[Problem description]: When the line with "Skip to main content" appears below, start repeating lines exactly, and keep going through the line with "Art director Jane’s mara"; add nothing outside that span.

[Provided records Boundary: Start]

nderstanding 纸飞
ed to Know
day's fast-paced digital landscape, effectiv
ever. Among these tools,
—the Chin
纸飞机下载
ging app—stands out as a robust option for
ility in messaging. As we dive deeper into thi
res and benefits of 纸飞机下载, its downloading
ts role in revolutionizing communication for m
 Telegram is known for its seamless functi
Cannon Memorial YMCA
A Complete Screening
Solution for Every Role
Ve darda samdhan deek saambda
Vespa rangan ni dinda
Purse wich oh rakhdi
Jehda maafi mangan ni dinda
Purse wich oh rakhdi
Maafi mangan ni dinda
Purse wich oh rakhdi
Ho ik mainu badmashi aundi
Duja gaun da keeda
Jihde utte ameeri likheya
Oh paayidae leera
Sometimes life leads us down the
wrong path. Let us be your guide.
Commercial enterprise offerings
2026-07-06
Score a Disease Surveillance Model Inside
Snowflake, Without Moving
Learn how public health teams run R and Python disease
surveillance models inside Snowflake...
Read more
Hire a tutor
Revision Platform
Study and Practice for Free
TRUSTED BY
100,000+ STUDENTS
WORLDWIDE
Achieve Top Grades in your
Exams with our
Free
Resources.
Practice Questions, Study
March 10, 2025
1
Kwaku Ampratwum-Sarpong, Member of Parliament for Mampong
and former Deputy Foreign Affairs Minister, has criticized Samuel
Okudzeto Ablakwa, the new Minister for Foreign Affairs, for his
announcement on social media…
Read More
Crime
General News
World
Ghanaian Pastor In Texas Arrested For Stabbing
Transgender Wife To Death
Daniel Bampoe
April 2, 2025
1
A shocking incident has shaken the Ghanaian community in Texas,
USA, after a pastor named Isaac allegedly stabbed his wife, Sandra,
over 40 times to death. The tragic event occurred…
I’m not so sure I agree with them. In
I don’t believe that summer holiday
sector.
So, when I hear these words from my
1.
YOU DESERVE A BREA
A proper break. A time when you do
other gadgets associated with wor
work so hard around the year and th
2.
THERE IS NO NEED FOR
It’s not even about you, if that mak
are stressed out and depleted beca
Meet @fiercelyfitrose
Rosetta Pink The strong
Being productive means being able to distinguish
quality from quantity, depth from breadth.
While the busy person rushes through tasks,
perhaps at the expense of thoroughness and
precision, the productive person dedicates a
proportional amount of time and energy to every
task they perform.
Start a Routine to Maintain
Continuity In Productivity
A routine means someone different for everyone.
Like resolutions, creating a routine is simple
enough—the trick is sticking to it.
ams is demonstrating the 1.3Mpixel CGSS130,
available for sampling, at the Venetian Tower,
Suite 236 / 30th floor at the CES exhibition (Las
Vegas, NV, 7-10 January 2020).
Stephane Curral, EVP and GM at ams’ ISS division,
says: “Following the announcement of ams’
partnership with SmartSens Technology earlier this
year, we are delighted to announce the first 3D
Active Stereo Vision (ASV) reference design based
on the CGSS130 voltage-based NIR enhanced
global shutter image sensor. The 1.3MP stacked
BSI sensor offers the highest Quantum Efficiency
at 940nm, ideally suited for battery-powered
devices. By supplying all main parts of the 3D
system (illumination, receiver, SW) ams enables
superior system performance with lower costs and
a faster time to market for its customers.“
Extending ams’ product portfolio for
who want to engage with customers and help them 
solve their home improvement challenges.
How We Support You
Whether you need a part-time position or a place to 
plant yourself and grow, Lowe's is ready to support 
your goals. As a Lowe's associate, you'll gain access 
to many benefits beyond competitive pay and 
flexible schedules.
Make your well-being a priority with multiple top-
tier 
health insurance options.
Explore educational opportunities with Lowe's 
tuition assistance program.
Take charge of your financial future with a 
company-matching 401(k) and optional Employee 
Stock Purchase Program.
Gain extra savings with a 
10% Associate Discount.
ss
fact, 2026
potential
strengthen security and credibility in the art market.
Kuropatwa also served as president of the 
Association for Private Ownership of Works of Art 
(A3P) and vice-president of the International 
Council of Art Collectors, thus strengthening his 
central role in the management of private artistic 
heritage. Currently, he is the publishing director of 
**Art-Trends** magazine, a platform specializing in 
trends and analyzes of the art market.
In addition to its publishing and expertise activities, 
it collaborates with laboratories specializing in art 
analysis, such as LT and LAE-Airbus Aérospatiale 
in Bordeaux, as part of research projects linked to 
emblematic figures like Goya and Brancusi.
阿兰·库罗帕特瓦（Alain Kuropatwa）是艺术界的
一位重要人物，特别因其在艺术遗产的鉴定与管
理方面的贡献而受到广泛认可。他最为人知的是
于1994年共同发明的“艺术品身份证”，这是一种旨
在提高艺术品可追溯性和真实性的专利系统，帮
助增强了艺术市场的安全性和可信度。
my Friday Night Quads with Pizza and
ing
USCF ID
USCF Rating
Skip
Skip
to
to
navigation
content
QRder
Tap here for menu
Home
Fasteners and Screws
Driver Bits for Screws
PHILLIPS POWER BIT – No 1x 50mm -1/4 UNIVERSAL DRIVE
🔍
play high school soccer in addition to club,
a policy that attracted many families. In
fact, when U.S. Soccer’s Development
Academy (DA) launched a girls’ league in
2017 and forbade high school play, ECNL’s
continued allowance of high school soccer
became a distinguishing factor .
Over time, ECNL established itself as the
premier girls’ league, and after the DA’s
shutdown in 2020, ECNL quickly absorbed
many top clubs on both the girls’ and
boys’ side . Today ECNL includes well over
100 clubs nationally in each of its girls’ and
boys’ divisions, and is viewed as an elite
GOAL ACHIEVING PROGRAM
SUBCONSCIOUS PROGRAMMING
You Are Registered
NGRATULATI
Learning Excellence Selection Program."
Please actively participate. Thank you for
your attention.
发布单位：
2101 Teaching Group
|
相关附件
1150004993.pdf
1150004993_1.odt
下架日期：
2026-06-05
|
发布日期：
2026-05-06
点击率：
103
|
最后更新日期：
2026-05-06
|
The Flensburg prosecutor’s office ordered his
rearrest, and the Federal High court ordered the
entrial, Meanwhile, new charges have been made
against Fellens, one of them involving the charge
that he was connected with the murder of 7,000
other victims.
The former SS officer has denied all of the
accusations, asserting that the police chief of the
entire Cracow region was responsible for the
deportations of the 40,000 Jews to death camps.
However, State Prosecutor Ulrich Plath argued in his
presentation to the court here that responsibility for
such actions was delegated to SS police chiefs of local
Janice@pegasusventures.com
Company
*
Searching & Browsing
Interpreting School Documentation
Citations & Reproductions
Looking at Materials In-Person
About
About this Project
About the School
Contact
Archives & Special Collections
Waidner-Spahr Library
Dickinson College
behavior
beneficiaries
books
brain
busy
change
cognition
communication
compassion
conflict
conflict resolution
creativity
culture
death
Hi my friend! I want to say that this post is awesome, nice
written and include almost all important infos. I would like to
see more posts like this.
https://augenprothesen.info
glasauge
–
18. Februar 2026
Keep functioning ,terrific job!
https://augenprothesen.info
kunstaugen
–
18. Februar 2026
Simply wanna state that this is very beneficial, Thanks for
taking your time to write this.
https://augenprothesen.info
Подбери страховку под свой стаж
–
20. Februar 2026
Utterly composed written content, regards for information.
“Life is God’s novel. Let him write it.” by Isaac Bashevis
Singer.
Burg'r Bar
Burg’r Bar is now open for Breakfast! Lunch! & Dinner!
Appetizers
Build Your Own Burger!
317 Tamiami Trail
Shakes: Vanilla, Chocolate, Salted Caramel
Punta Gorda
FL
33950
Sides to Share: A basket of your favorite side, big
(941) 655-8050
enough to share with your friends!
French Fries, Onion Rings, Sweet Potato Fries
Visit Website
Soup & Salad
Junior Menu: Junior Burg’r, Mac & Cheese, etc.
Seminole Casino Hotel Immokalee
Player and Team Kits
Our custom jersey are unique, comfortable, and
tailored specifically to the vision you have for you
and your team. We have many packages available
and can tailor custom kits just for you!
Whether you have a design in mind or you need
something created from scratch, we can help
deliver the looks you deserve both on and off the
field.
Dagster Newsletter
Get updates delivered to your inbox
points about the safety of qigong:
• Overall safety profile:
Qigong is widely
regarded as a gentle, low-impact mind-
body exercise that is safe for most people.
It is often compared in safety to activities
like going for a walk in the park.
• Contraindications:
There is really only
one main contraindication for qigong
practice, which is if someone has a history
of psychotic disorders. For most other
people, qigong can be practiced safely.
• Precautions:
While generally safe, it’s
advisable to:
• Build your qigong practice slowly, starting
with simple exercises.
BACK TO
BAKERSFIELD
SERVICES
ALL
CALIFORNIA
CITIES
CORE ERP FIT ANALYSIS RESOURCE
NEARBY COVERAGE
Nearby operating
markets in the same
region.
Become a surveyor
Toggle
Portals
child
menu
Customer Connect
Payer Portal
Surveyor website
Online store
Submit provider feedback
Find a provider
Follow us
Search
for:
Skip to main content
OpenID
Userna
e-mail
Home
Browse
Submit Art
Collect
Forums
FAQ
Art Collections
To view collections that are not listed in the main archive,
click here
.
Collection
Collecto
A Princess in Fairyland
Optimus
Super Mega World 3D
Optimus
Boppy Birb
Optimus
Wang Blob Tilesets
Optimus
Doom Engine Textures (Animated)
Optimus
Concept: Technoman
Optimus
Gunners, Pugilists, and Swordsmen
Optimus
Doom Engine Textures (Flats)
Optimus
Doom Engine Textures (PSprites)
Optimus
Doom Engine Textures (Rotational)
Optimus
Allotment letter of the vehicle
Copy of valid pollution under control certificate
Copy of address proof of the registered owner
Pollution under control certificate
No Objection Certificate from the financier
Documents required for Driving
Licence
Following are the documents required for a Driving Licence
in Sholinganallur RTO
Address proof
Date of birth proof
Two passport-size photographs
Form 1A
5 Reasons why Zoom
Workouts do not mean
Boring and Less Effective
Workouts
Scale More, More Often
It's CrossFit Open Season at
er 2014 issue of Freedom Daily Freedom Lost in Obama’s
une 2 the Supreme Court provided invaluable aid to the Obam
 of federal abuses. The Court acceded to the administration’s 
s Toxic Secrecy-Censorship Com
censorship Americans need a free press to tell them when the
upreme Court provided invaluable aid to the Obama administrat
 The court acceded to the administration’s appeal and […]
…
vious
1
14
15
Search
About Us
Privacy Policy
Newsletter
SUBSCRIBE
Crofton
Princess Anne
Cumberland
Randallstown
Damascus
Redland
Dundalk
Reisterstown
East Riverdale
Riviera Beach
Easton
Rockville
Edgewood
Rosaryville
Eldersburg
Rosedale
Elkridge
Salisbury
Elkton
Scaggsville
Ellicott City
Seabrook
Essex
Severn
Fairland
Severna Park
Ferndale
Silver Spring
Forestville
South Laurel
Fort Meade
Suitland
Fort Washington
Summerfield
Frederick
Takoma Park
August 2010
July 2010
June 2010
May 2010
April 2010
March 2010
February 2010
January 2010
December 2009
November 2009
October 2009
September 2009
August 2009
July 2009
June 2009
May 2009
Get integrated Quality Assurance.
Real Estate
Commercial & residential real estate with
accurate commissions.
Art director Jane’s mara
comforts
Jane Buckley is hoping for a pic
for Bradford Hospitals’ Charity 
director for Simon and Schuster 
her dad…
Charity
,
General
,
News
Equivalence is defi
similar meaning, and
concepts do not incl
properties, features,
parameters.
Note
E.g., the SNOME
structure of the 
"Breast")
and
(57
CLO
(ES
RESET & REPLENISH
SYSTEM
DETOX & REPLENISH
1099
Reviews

[Provided records Boundary: End]

[Solution]:
Skip to main content
OpenID
Userna
e-mail
Home
Browse
Submit Art
Collect
Forums
FAQ
Art Collections
To view collections that are not listed in the main archive,
click here
.
Collection
Collecto
A Princess in Fairyland
Optimus
Super Mega World 3D
Optimus
Boppy Birb
Optimus
Wang Blob Tilesets
Optimus
Doom Engine Textures (Animated)
Optimus
Concept: Technoman
Optimus
Gunners, Pugilists, and Swordsmen
Optimus
Doom Engine Textures (Flats)
Optimus
Doom Engine Textures (PSprites)
Optimus
Doom Engine Textures (Rotational)
Optimus
Allotment letter of the vehicle
Copy of valid pollution under control certificate
Copy of address proof of the registered owner
Pollution under control certificate
No Objection Certificate from the financier
Documents required for Driving
Licence
Following are the documents required for a Driving Licence
in Sholinganallur RTO
Address proof
Date of birth proof
Two passport-size photographs
Form 1A
5 Reasons why Zoom
Workouts do not mean
Boring and Less Effective
Workouts
Scale More, More Often
It's CrossFit Open Season at
er 2014 issue of Freedom Daily Freedom Lost in Obama’s
une 2 the Supreme Court provided invaluable aid to the Obam
 of federal abuses. The Court acceded to the administration’s 
s Toxic Secrecy-Censorship Com
censorship Americans need a free press to tell them when the
upreme Court provided invaluable aid to the Obama administrat
 The court acceded to the administration’s appeal and […]
…
vious
1
14
15
Search
About Us
Privacy Policy
Newsletter
SUBSCRIBE
Crofton
Princess Anne
Cumberland
Randallstown
Damascus
Redland
Dundalk
Reisterstown
East Riverdale
Riviera Beach
Easton
Rockville
Edgewood
Rosaryville
Eldersburg
Rosedale
Elkridge
Salisbury
Elkton
Scaggsville
Ellicott City
Seabrook
Essex
Severn
Fairland
Severna Park
Ferndale
Silver Spring
Forestville
South Laurel
Fort Meade
Suitland
Fort Washington
Summerfield
Frederick
Takoma Park
August 2010
July 2010
June 2010
May 2010
April 2010
March 2010
February 2010
January 2010
December 2009
November 2009
October 2009
September 2009
August 2009
July 2009
June 2009
May 2009
Get integrated Quality Assurance.
Real Estate
Commercial & residential real estate with
accurate commissions.
Art director Jane’s mara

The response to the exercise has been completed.